───── EXTRACTED MATERIAL ─────
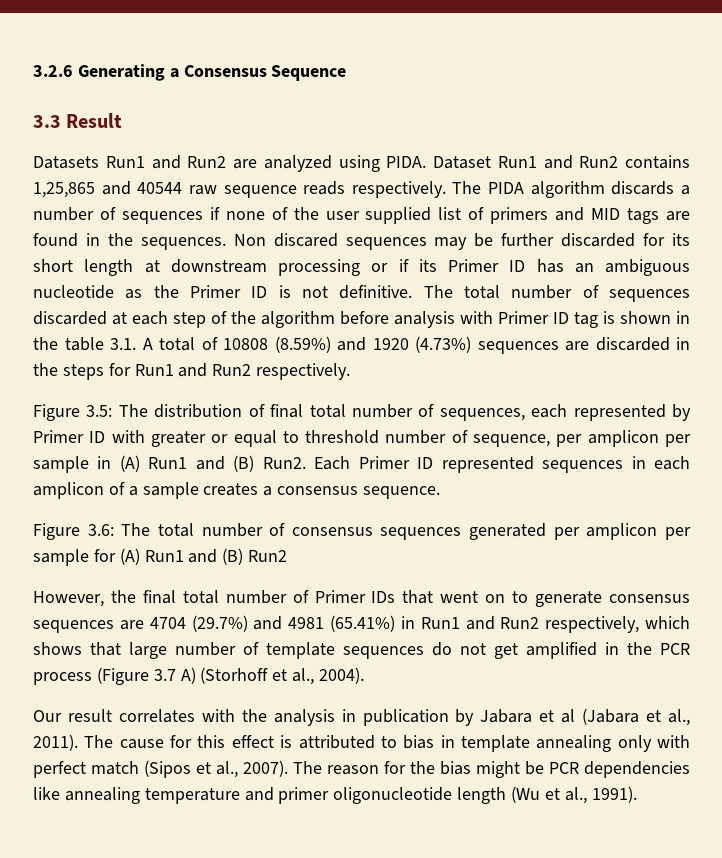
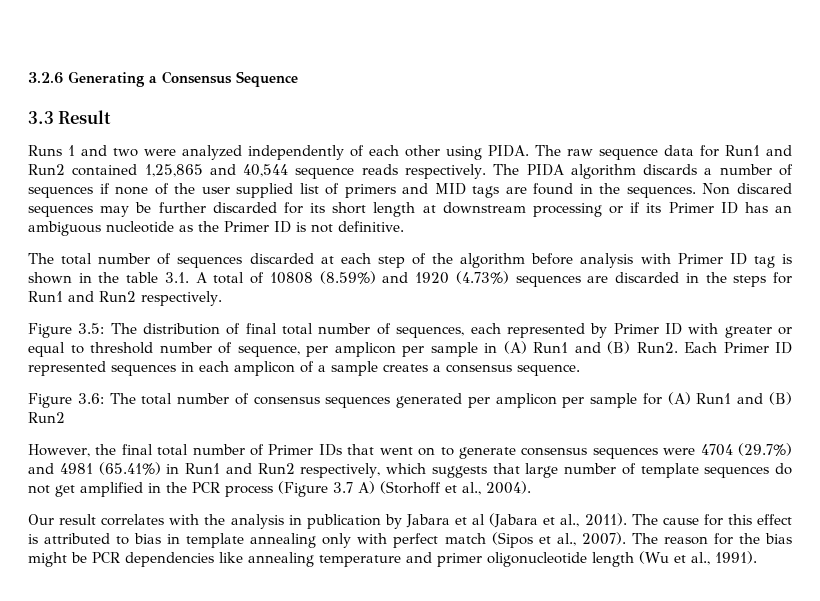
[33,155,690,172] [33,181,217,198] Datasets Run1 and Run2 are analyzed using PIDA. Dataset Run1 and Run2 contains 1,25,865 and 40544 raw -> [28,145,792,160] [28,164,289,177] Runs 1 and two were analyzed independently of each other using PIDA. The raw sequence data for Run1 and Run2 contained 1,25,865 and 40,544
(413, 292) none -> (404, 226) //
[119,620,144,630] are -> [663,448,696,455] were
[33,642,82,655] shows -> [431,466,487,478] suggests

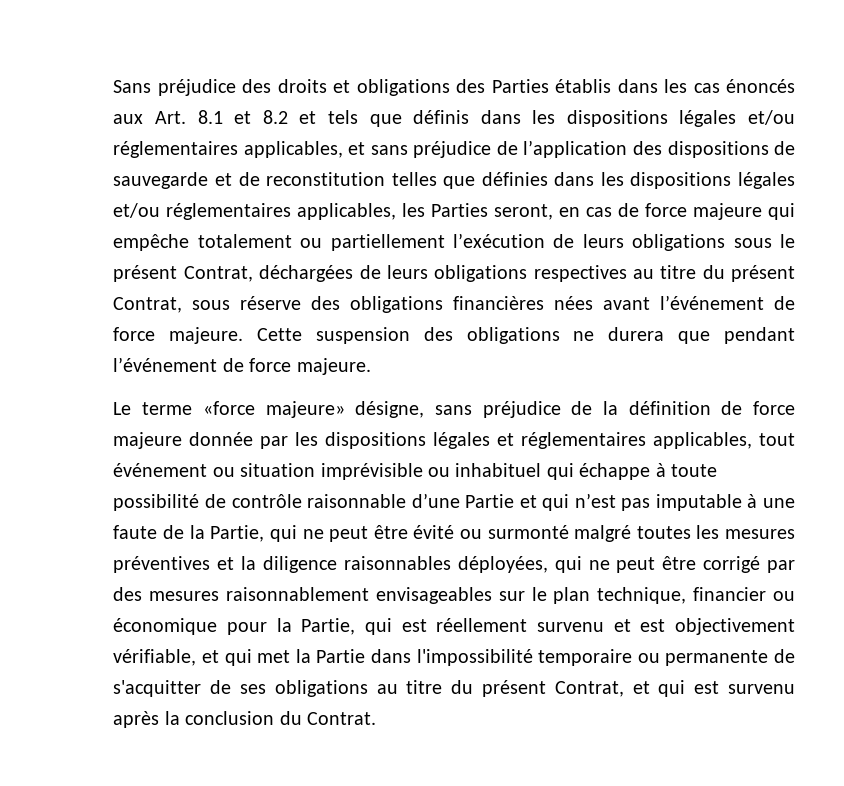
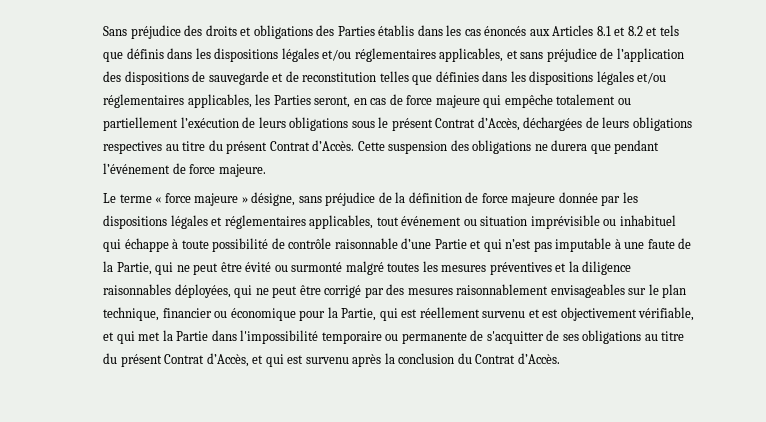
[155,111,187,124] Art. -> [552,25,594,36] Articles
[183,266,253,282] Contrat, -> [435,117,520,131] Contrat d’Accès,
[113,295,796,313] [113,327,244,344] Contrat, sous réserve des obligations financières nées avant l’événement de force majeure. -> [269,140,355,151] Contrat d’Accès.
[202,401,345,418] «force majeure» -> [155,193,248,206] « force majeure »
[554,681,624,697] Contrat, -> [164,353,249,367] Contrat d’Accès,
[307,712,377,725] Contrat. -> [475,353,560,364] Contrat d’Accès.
─────
### PROBLEM TO SOLVE
Search each line of the data above for "Accès", and copy the lines where it occurs.

### COMPLETED TASK
[183,266,253,282] Contrat, -> [435,117,520,131] Contrat d’Accès,
[113,295,796,313] [113,327,244,344] Contrat, sous réserve des obligations financières nées avant l’événement de force majeure. -> [269,140,355,151] Contrat d’Accès.
[554,681,624,697] Contrat, -> [164,353,249,367] Contrat d’Accès,
[307,712,377,725] Contrat. -> [475,353,560,364] Contrat d’Accès.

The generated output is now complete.